日経平均は反発 | 勝手におすすめしちゃいます

日経平均は反発

 [東京 2日 ロイター] 前場の東京株式市場で日経平均は反発。寄り付き前は週末に進んだ円高に対する警戒感が強かったが、円高に一服感が出たことを受けて好決算を出した銘柄を中心に買い先行となった。

グローベックス(シカゴの24時間金融先物取引システム)で米株先物が足元、堅調に推移していることも、下支えになったとみられている。マクロ面での減速感が鮮明となるなかで、米株が比較的、堅調さを維持していることもプラス材料になっているという。

前場の東証1部騰落数は、値上がり1084銘柄に対し値下がり409銘柄、変わらずが146銘柄。東証1部売買代金は5006億円。 

きょう午前の東京市場で日経平均は、25日移動平均線(9479円13銭=30日)を上抜け、9600円台半ばで前引けた。薄商いで、実需買いには乏しいとみられる一方、市場では「1ドル85円を割らずに円安方向に戻ってきていることで短期筋が買い戻しを入れている」(国内証券投資情報部)との声がきかれた。
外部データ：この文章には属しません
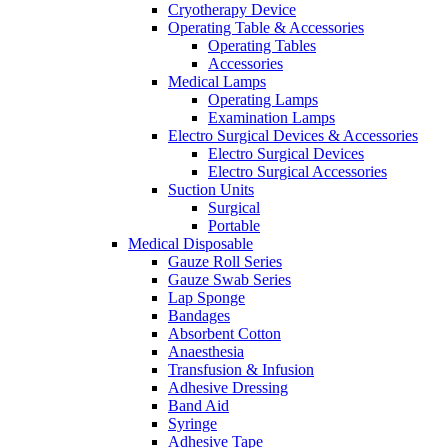
Cryotherapy Device
Operating Table & Accessories
Operating Tables
Accessories
Medical Lamps
Operating Lamps
Examination Lamps
Electro Surgical Devices & Accessories
Electro Surgical Devices
Electro Surgical Accessories
Suction Units
Surgical
Portable
Medical Disposable
Gauze Roll Series
Gauze Swab Series
Lap Sponge
Bandages
Absorbent Cotton
Anaesthesia
Transfusion & Infusion
Adhesive Dressing
Band Aid
Syringe
Adhesive Tape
「円高基調のなか、住友商事<8053>などの商社が好決算を出したこともプラス材料」(国内投信)との声もあった。きょうは午後2時半に、伊藤忠商事<8001>の決算発表が予定されている。

立花証券・執行役員の平野憲一氏は「きょう、このまま9600円台で大引けとなれば、4日には25日線が上向きとなり、買いシグナルが出る」と指摘。「米ダウは1万0500ドル、日経平均は9800円が上値としてネックとなっている。日本株はニューマネーの流入はうかがえないものの、空売りがかなり積み上がっており、いったん反転すれば買いエネルギーは大きい」と述べた。
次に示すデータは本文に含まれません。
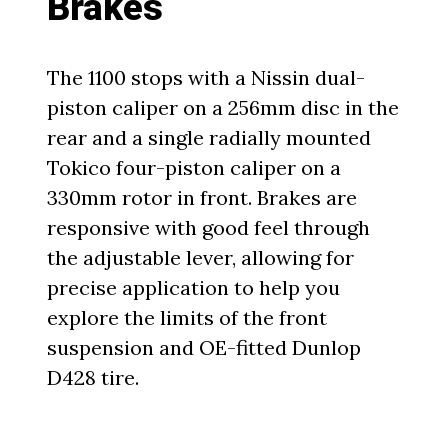
Brakes
The 1100 stops with a Nissin dual-
piston caliper on a 256mm disc in the
rear and a single radially mounted
Tokico four-piston caliper on a
330mm rotor in front. Brakes are
responsive with good feel through
the adjustable lever, allowing for
precise application to help you
explore the limits of the front
suspension and OE-fitted Dunlop
D428 tire.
前週末30日の米株市場はほぼ横ばいで終了した。米経済指標がさえない内容となったものの、好調な企業決算が経済指標の影響を相殺する形となった。30日に発表された第2・四半期の米国内総生産(GDP)速報値は年率換算で前期比2.4%増と、第1・四半期の3.7%増から減速しアナリスト予想の2.5%増を下回った。ただ、「米国の景気減速については、市場はかなりの部分を織り込んできているようだ」(国内証券)との見方もある。
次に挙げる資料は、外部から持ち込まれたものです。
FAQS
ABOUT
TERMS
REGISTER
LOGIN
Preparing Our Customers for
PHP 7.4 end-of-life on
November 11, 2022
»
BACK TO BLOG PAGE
個別銘柄では、トヨタ自動車<7203>、キヤノン<775>、ソニー<6758>などの主力株が総じて堅調だった。好決算を発表したホンダ<7267>や日立製作所<650>が高い。ホンダは30日に2011年3月期の連結営業利益(米国会計基準)予想を前年比23.7%増の4500億円に上方修正したことが好感されたという。

富士フイルムHD<4901>が3日ぶり反発。30日に発表した2010年4-6月期の連結営業損益が468億円の黒字(前年同期は27億円の赤字)と堅調だったことが材料となった。

パナソニック<6752>は小幅安。同社が海外子会社との取引などに関連し、5年間で計約220億円の申告漏れを指摘されたとの複数の報道が嫌気された。